In addition to all the headlines about the World Cup, football (or soccer, depending on where you live) fans around the world have also likely noticed the scandal involving Cristiano Ronaldo and his tax situation. Ronaldo is known as one of the top athletes in the world, whether you look at performance, popularity, or earnings. His situation shows that even high-net-worth individuals are not immune to these problems.
Ronaldo’s Tax Evasion
Ronaldo’s tax evasion scandal has been going on throughout the year. Spain’s Agencia Estatal de Administración Tributaria (AEAT), the country’s tax agency, claims that between 2011 and 2014, Ronaldo understated his income on his taxes. The specific income in question goes through Tollin Associates, an offshore company, and is related to “image rights.” According to the Spanish tax authority, Ronaldo reported €31.5 million less than he had earned thanks to these omissions. That income difference translates to an added €14.7 million in taxes due. Unsurprisingly, the figure does not remain this low as the tax authority also charges such costs as fines and interest. This brings the total due to €28 million.

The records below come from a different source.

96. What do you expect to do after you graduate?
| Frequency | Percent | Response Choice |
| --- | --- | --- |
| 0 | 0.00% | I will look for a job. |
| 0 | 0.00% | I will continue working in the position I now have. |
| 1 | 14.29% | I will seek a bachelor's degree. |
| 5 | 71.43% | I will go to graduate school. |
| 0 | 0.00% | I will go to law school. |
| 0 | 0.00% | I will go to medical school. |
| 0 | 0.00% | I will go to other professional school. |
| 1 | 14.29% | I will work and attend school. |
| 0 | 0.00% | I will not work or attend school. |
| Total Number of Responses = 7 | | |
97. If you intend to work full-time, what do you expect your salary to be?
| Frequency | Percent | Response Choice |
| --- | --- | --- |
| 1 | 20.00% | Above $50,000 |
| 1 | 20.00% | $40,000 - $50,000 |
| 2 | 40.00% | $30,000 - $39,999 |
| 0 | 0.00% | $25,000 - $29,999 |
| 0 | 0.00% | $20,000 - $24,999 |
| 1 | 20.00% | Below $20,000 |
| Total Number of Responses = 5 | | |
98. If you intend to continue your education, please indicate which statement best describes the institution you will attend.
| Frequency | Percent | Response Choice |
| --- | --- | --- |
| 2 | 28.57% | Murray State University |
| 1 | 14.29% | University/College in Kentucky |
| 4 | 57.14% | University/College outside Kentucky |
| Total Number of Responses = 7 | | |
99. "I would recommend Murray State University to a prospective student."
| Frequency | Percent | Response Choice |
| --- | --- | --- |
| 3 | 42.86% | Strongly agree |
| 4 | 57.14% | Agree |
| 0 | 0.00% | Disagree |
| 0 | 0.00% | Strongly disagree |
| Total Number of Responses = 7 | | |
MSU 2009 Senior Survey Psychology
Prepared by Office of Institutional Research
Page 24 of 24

Although Ronaldo was unwilling to pay the full amount of €28 million, he did make several offers to pay a low tax on this offshore income that went unreported. In March, he offered to make an admission of wrongdoing and pay €3.8 million. Unsurprisingly, this offer was rejected, as it was only 13.6 percent of the amount the tax authority feels Ronaldo owes. This was followed by a much more recent offer of paying €14 million, which the Spanish authorities rejected in late May. Following the refusal of this offer, the tax authority demanded Ronaldo make a full payment by June 15, which was the day of the first Portugal game in the World Cup.
A Deal Just in Time
Cristiano Ronaldo ended up reaching a deal with the Spanish tax authorities just before that deadline, allowing him to put his full attention on the World Cup. Just a few days before June 15, a source reported that Ronaldo agreed to a suspended jail sentence and paying a fine of €18.8 million, the equivalent of $21.8 million. At the time, the deal still had not been signed, and no new reports have surfaced yet to say that this has changed. The deal includes a two-year jail sentence for Ronaldo, which he would unlikely serve. This would be due to a Spanish law that lets first offenders serve sentences under two years on probation.

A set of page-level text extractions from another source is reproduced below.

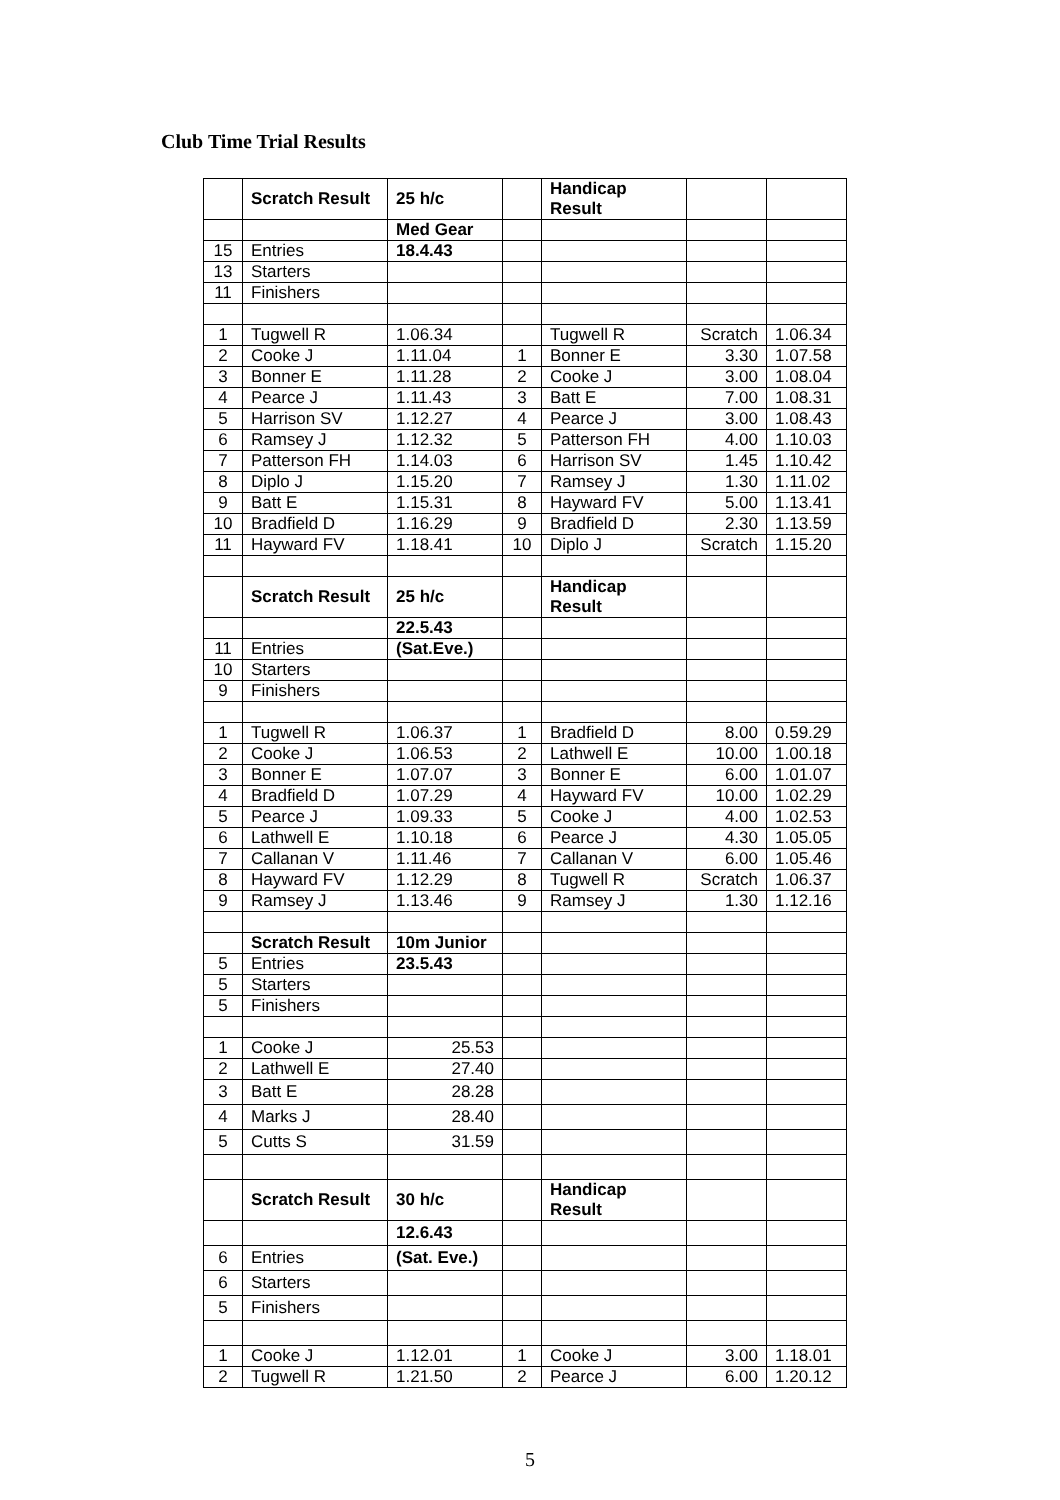Club Time Trial Results
| | Scratch Result | 25 h/c | | Handicap Result | | |
| | | Med Gear | | | | |
| 15 | Entries | 18.4.43 | | | | |
| 13 | Starters | | | | | |
| 11 | Finishers | | | | | |
| 1 | Tugwell R | 1.06.34 | | Tugwell R | Scratch | 1.06.34 |
| 2 | Cooke J | 1.11.04 | 1 | Bonner E | 3.30 | 1.07.58 |
| 3 | Bonner E | 1.11.28 | 2 | Cooke J | 3.00 | 1.08.04 |
| 4 | Pearce J | 1.11.43 | 3 | Batt E | 7.00 | 1.08.31 |
| 5 | Harrison SV | 1.12.27 | 4 | Pearce J | 3.00 | 1.08.43 |
| 6 | Ramsey J | 1.12.32 | 5 | Patterson FH | 4.00 | 1.10.03 |
| 7 | Patterson FH | 1.14.03 | 6 | Harrison SV | 1.45 | 1.10.42 |
| 8 | Diplo J | 1.15.20 | 7 | Ramsey J | 1.30 | 1.11.02 |
| 9 | Batt E | 1.15.31 | 8 | Hayward FV | 5.00 | 1.13.41 |
| 10 | Bradfield D | 1.16.29 | 9 | Bradfield D | 2.30 | 1.13.59 |
| 11 | Hayward FV | 1.18.41 | 10 | Diplo J | Scratch | 1.15.20 |
| | Scratch Result | 25 h/c | | Handicap Result | | |
| | | 22.5.43 | | | | |
| 11 | Entries | (Sat.Eve.) | | | | |
| 10 | Starters | | | | | |
| 9 | Finishers | | | | | |
| 1 | Tugwell R | 1.06.37 | 1 | Bradfield D | 8.00 | 0.59.29 |
| 2 | Cooke J | 1.06.53 | 2 | Lathwell E | 10.00 | 1.00.18 |
| 3 | Bonner E | 1.07.07 | 3 | Bonner E | 6.00 | 1.01.07 |
| 4 | Bradfield D | 1.07.29 | 4 | Hayward FV | 10.00 | 1.02.29 |
| 5 | Pearce J | 1.09.33 | 5 | Cooke J | 4.00 | 1.02.53 |
| 6 | Lathwell E | 1.10.18 | 6 | Pearce J | 4.30 | 1.05.05 |
| 7 | Callanan V | 1.11.46 | 7 | Callanan V | 6.00 | 1.05.46 |
| 8 | Hayward FV | 1.12.29 | 8 | Tugwell R | Scratch | 1.06.37 |
| 9 | Ramsey J | 1.13.46 | 9 | Ramsey J | 1.30 | 1.12.16 |
| | Scratch Result | 10m Junior | | | | |
| 5 | Entries | 23.5.43 | | | | |
| 5 | Starters | | | | | |
| 5 | Finishers | | | | | |
| 1 | Cooke J | 25.53 | | | | |
| 2 | Lathwell E | 27.40 | | | | |
| 3 | Batt E | 28.28 | | | | |
| 4 | Marks J | 28.40 | | | | |
| 5 | Cutts S | 31.59 | | | | |
| | Scratch Result | 30 h/c | | Handicap Result | | |
| | | 12.6.43 | | | | |
| 6 | Entries | (Sat. Eve.) | | | | |
| 6 | Starters | | | | | |
| 5 | Finishers | | | | | |
| 1 | Cooke J | 1.12.01 | 1 | Cooke J | 3.00 | 1.18.01 |
| 2 | Tugwell R | 1.21.50 | 2 | Pearce J | 6.00 | 1.20.12 |
5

Ronaldo’s Situation Demonstrates the Complexities of Taxes
The “image rights” reporting that led to Ronaldo’s fine and suspended sentence commonly affects other football players due to the confusing laws regarding these taxes. Image rights of players typically go through a company acting in that player’s best interest. This allows for a corporate tax rate instead of one applied to earnings. This also allows players to decide when they wish to withdraw money, including the option to wait until after their career when they have a comparatively low tax rate due to decreased earnings.
This is typically accepted by most countries, but it becomes more complicated in the case of offshore companies for image rights, causing some countries to act. In Ronaldo’s situation, the Spanish tax authority argued that he did not declare the amount received from those image rights in the relevant years.
Lionel Messi, another top-ranked football player in terms of performance, wealth, and popularity, got into a similar situation in 2017. The Argentinian plays for Barcelona and was able to pay a $2.5 million fine instead of serving a 21-month prison sentence.